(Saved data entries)
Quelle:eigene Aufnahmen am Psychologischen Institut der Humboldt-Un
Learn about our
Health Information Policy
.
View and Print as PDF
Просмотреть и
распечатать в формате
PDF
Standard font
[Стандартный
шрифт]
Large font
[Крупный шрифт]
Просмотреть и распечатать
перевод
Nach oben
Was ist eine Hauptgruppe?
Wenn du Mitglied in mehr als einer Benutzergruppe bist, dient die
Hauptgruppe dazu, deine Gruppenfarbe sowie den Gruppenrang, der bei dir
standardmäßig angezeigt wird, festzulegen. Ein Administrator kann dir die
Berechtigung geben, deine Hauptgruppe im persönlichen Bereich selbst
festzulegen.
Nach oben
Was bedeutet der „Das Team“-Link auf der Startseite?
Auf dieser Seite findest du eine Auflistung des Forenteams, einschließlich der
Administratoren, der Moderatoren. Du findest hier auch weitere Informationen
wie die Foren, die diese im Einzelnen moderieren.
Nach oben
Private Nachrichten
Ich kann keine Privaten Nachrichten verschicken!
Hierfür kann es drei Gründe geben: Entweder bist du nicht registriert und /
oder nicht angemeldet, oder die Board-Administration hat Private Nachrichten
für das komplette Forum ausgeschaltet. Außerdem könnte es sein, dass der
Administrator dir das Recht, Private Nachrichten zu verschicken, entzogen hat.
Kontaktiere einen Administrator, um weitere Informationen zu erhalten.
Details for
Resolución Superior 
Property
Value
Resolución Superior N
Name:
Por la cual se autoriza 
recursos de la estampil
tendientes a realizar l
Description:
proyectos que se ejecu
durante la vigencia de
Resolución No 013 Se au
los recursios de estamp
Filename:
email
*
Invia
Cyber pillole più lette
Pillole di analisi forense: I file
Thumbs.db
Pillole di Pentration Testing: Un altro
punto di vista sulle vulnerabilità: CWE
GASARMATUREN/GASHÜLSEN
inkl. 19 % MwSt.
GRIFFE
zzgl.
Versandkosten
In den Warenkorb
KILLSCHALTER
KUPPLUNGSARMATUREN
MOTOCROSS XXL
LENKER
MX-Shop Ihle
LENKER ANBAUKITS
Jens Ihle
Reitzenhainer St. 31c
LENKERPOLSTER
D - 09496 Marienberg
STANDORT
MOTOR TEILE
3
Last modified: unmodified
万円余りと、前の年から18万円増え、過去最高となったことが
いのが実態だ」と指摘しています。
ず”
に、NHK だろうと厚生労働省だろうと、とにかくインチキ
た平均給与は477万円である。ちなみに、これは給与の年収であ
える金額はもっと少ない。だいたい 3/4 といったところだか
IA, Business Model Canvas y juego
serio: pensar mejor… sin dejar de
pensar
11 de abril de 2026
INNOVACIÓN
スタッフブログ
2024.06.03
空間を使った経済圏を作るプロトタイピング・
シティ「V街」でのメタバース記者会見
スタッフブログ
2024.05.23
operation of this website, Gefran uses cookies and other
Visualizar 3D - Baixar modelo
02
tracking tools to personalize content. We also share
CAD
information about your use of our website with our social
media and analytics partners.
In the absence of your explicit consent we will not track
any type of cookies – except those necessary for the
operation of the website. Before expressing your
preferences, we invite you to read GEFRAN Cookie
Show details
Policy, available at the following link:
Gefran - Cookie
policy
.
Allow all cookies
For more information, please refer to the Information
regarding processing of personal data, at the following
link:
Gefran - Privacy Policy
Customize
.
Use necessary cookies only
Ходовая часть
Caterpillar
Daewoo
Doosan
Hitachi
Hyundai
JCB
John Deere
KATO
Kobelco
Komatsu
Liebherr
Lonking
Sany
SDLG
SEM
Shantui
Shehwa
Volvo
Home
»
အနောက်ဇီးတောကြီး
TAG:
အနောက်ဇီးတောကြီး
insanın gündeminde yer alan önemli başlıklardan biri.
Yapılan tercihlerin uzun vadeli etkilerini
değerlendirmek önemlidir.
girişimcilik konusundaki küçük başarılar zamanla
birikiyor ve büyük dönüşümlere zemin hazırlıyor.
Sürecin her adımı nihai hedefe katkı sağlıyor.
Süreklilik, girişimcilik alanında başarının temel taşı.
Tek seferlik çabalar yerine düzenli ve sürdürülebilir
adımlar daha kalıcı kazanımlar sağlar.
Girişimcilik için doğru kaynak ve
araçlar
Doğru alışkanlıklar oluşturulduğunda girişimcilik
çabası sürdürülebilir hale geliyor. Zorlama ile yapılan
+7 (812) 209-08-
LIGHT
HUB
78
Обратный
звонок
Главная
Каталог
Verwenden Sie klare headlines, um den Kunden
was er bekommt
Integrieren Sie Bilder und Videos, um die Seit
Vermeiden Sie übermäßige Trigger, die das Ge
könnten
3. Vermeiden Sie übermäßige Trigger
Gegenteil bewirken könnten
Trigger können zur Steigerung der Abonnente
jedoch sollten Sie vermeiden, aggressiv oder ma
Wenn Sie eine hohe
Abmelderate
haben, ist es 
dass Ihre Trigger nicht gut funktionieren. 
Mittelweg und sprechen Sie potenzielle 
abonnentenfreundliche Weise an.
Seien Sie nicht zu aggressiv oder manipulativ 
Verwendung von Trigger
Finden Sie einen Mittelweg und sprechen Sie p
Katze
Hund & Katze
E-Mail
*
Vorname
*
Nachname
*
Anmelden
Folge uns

**THE TASK**
Please output the records once more, exactly as they were written.

**RESPONSE AREA**
Quelle:eigene Aufnahmen am Psychologischen Institut der Humboldt-Un
Learn about our
Health Information Policy
.
View and Print as PDF
Просмотреть и
распечатать в формате
PDF
Standard font
[Стандартный
шрифт]
Large font
[Крупный шрифт]
Просмотреть и распечатать
перевод
Nach oben
Was ist eine Hauptgruppe?
Wenn du Mitglied in mehr als einer Benutzergruppe bist, dient die
Hauptgruppe dazu, deine Gruppenfarbe sowie den Gruppenrang, der bei dir
standardmäßig angezeigt wird, festzulegen. Ein Administrator kann dir die
Berechtigung geben, deine Hauptgruppe im persönlichen Bereich selbst
festzulegen.
Nach oben
Was bedeutet der „Das Team“-Link auf der Startseite?
Auf dieser Seite findest du eine Auflistung des Forenteams, einschließlich der
Administratoren, der Moderatoren. Du findest hier auch weitere Informationen
wie die Foren, die diese im Einzelnen moderieren.
Nach oben
Private Nachrichten
Ich kann keine Privaten Nachrichten verschicken!
Hierfür kann es drei Gründe geben: Entweder bist du nicht registriert und /
oder nicht angemeldet, oder die Board-Administration hat Private Nachrichten
für das komplette Forum ausgeschaltet. Außerdem könnte es sein, dass der
Administrator dir das Recht, Private Nachrichten zu verschicken, entzogen hat.
Kontaktiere einen Administrator, um weitere Informationen zu erhalten.
Details for
Resolución Superior 
Property
Value
Resolución Superior N
Name:
Por la cual se autoriza 
recursos de la estampil
tendientes a realizar l
Description:
proyectos que se ejecu
durante la vigencia de
Resolución No 013 Se au
los recursios de estamp
Filename:
email
*
Invia
Cyber pillole più lette
Pillole di analisi forense: I file
Thumbs.db
Pillole di Pentration Testing: Un altro
punto di vista sulle vulnerabilità: CWE
GASARMATUREN/GASHÜLSEN
inkl. 19 % MwSt.
GRIFFE
zzgl.
Versandkosten
In den Warenkorb
KILLSCHALTER
KUPPLUNGSARMATUREN
MOTOCROSS XXL
LENKER
MX-Shop Ihle
LENKER ANBAUKITS
Jens Ihle
Reitzenhainer St. 31c
LENKERPOLSTER
D - 09496 Marienberg
STANDORT
MOTOR TEILE
3
Last modified: unmodified
万円余りと、前の年から18万円増え、過去最高となったことが
いのが実態だ」と指摘しています。
ず”
に、NHK だろうと厚生労働省だろうと、とにかくインチキ
た平均給与は477万円である。ちなみに、これは給与の年収であ
える金額はもっと少ない。だいたい 3/4 といったところだか
IA, Business Model Canvas y juego
serio: pensar mejor… sin dejar de
pensar
11 de abril de 2026
INNOVACIÓN
スタッフブログ
2024.06.03
空間を使った経済圏を作るプロトタイピング・
シティ「V街」でのメタバース記者会見
スタッフブログ
2024.05.23
operation of this website, Gefran uses cookies and other
Visualizar 3D - Baixar modelo
02
tracking tools to personalize content. We also share
CAD
information about your use of our website with our social
media and analytics partners.
In the absence of your explicit consent we will not track
any type of cookies – except those necessary for the
operation of the website. Before expressing your
preferences, we invite you to read GEFRAN Cookie
Show details
Policy, available at the following link:
Gefran - Cookie
policy
.
Allow all cookies
For more information, please refer to the Information
regarding processing of personal data, at the following
link:
Gefran - Privacy Policy
Customize
.
Use necessary cookies only
Ходовая часть
Caterpillar
Daewoo
Doosan
Hitachi
Hyundai
JCB
John Deere
KATO
Kobelco
Komatsu
Liebherr
Lonking
Sany
SDLG
SEM
Shantui
Shehwa
Volvo
Home
»
အနောက်ဇီးတောကြီး
TAG:
အနောက်ဇီးတောကြီး
insanın gündeminde yer alan önemli başlıklardan biri.
Yapılan tercihlerin uzun vadeli etkilerini
değerlendirmek önemlidir.
girişimcilik konusundaki küçük başarılar zamanla
birikiyor ve büyük dönüşümlere zemin hazırlıyor.
Sürecin her adımı nihai hedefe katkı sağlıyor.
Süreklilik, girişimcilik alanında başarının temel taşı.
Tek seferlik çabalar yerine düzenli ve sürdürülebilir
adımlar daha kalıcı kazanımlar sağlar.
Girişimcilik için doğru kaynak ve
araçlar
Doğru alışkanlıklar oluşturulduğunda girişimcilik
çabası sürdürülebilir hale geliyor. Zorlama ile yapılan
+7 (812) 209-08-
LIGHT
HUB
78
Обратный
звонок
Главная
Каталог
Verwenden Sie klare headlines, um den Kunden
was er bekommt
Integrieren Sie Bilder und Videos, um die Seit
Vermeiden Sie übermäßige Trigger, die das Ge
könnten
3. Vermeiden Sie übermäßige Trigger
Gegenteil bewirken könnten
Trigger können zur Steigerung der Abonnente
jedoch sollten Sie vermeiden, aggressiv oder ma
Wenn Sie eine hohe
Abmelderate
haben, ist es 
dass Ihre Trigger nicht gut funktionieren. 
Mittelweg und sprechen Sie potenzielle 
abonnentenfreundliche Weise an.
Seien Sie nicht zu aggressiv oder manipulativ 
Verwendung von Trigger
Finden Sie einen Mittelweg und sprechen Sie p
Katze
Hund & Katze
E-Mail
*
Vorname
*
Nachname
*
Anmelden
Folge uns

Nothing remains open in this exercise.